Be water, my friend (Bruce Lee)
“Assim é a água” foi um dos títulos de Marcelo Yuka destinados aos concorrentes do grupo que coordenei na Flup de 2019. A canção começa com a colagem de uma famosa entrevista de Bruce Lee. Traduzo: “Esvazie sua mente, seja sem forma, sem forma como a água. Se você colocar água em um copo, torna-se o copo. Se colocar água em uma garrafa, torna-se a garrafa. Se colocar em um bule de chá, torna-se o bule. Agora, a água pode fluir ou pode bater. Seja água, meu amigo”. Precisei (precisamos eu e o grupo) de muito Bruce Lee para a FLUP de 2019. E talvez isso só me venha à consciência agora.
Num sentido, o ensinamento do mestre do Kung Fu esteve presente no aprendizado da construção de narrativas-curtas. Assim como a água se conforma em um copo, uma garrafa, um bule, a linguagem se conforma em um gênero, em diálogo com um texto original. Há nessa conformação os limites do gênero e a autonomia de um texto original. Mas, diferentemente do copo, da garrafa, do bule, autores não estavam dependentes de formas fixas. E um dos grandes aprendizados do grupo foi o de fazer fluir seu texto e perceber que essa fluência, nos limites da linguagem, resulta numa forma, a ser burilada e ganhar autonomia, em relação ao texto original, e a outros textos do gênero. A variedade das narrativas resultantes, tanto as que estão aqui quanto as que se guardaram no porvir (todas muito boas!), indica isso. E o leitor perceberá a potência do que bate e do que flui em todos os contornos deste livro.
Noutro sentido, o político, o aprendizado de Bruce Lee está na própria permanência da Flup. Fluímos, todos os que militam pela cultura, pela inclusão, pela prevalência dos saberes periféricos, fluímos no fio da navalha do não, do impedimento, da perseguição. Contornamos como a água os cortes nos editais, os empecilhos burocraticamente construídos nesse primeiro ano de um governo dedicado ao desmonte da consciência, do respeito e da afirmação positiva da alteridade no Brasil.
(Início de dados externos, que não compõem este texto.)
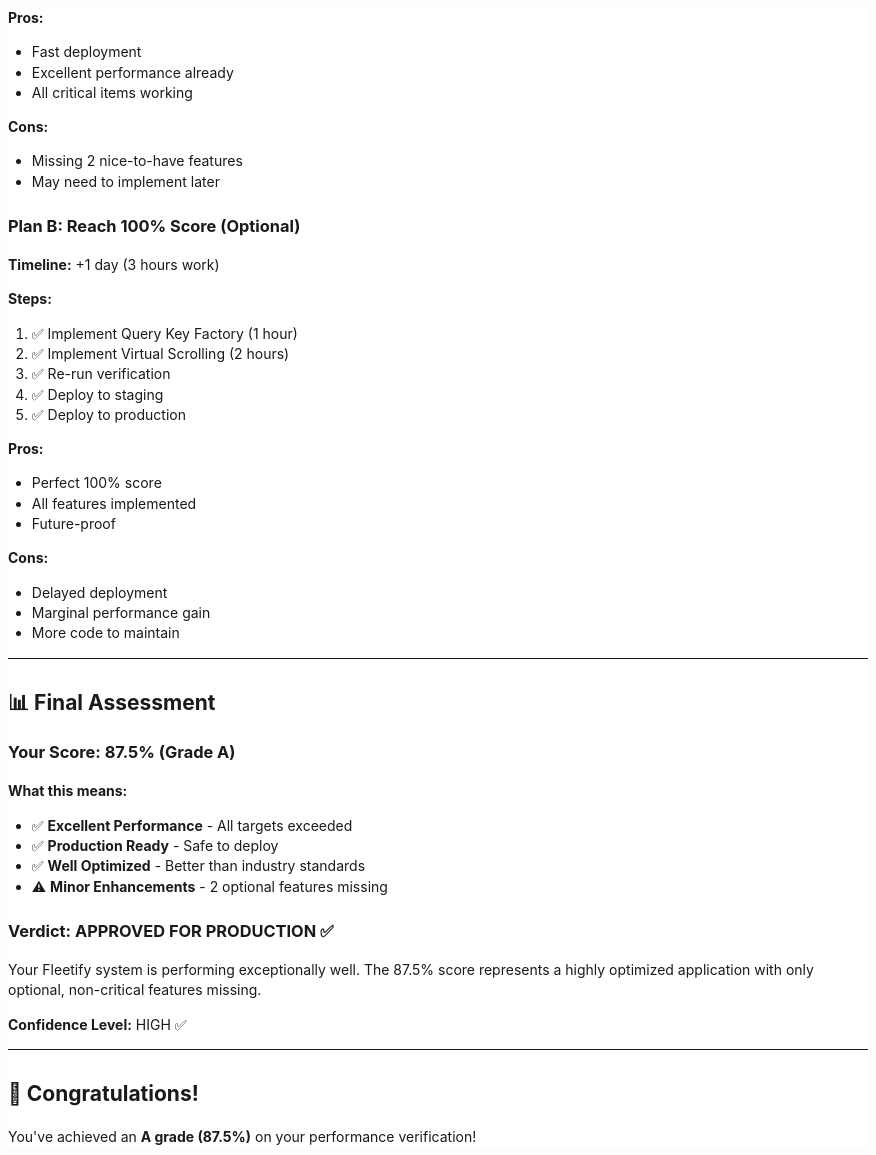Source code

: **Pros:**
- Fast deployment
- Excellent performance already
- All critical items working

**Cons:**
- Missing 2 nice-to-have features
- May need to implement later

### Plan B: Reach 100% Score (Optional)

**Timeline:** +1 day (3 hours work)

**Steps:**
1. ✅ Implement Query Key Factory (1 hour)
2. ✅ Implement Virtual Scrolling (2 hours)
3. ✅ Re-run verification
4. ✅ Deploy to staging
5. ✅ Deploy to production

**Pros:**
- Perfect 100% score
- All features implemented
- Future-proof

**Cons:**
- Delayed deployment
- Marginal performance gain
- More code to maintain

---

## 📊 Final Assessment

### Your Score: 87.5% (Grade A)

**What this means:**
- ✅ **Excellent Performance** - All targets exceeded
- ✅ **Production Ready** - Safe to deploy
- ✅ **Well Optimized** - Better than industry standards
- ⚠️ **Minor Enhancements** - 2 optional features missing

### Verdict: **APPROVED FOR PRODUCTION** ✅

Your Fleetify system is performing exceptionally well. The 87.5% score represents a highly optimized application with only optional, non-critical features missing.

**Confidence Level:** HIGH ✅

---

## 🎉 Congratulations!

You've achieved an **A grade (87.5%)** on your performance verification!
E também, como a água, batemos e bateremos na burrice e no preconceito generalizados da parcela da sociedade que apoia e compreende essas ações.
Finalmente, o último aprendizado, e o mais duro, foi o da perda. A Flup de 2019 será sempre marcada pela partida de um de seus idealizadores, e meu amigo de périplos suburbanos desde 1985, Ecio Salles. Lembrarei muito bem do cuidado com que fazíamos fluir os encontros, o aprendizado e a criação enquanto as notícias tristes e preocupantes nos rondavam. Nesse sentido é imprescindível agradecer a todos os candidatos, que souberam colocar o espírito de competição no seu devido lugar, e fazer prevalecer a amizade e a solidariedade para que tudo transcorresse com a tranquilidade possível. O abraço coletivo que demos no Júlio Ludemir jamais me sairá da memória.
Se a água pode fluir ou bater, a Flup está aí, como a água. Esta publicação o atesta. Nós continuaremos aqui, enquanto nos couber, batendo e fluindo. Agora a Ecio Salles basta fluir. Sempre. Seja como a água, meu amigo. Continue na luz dos seus guias e na força do seu legado. Tranquilo e infalível.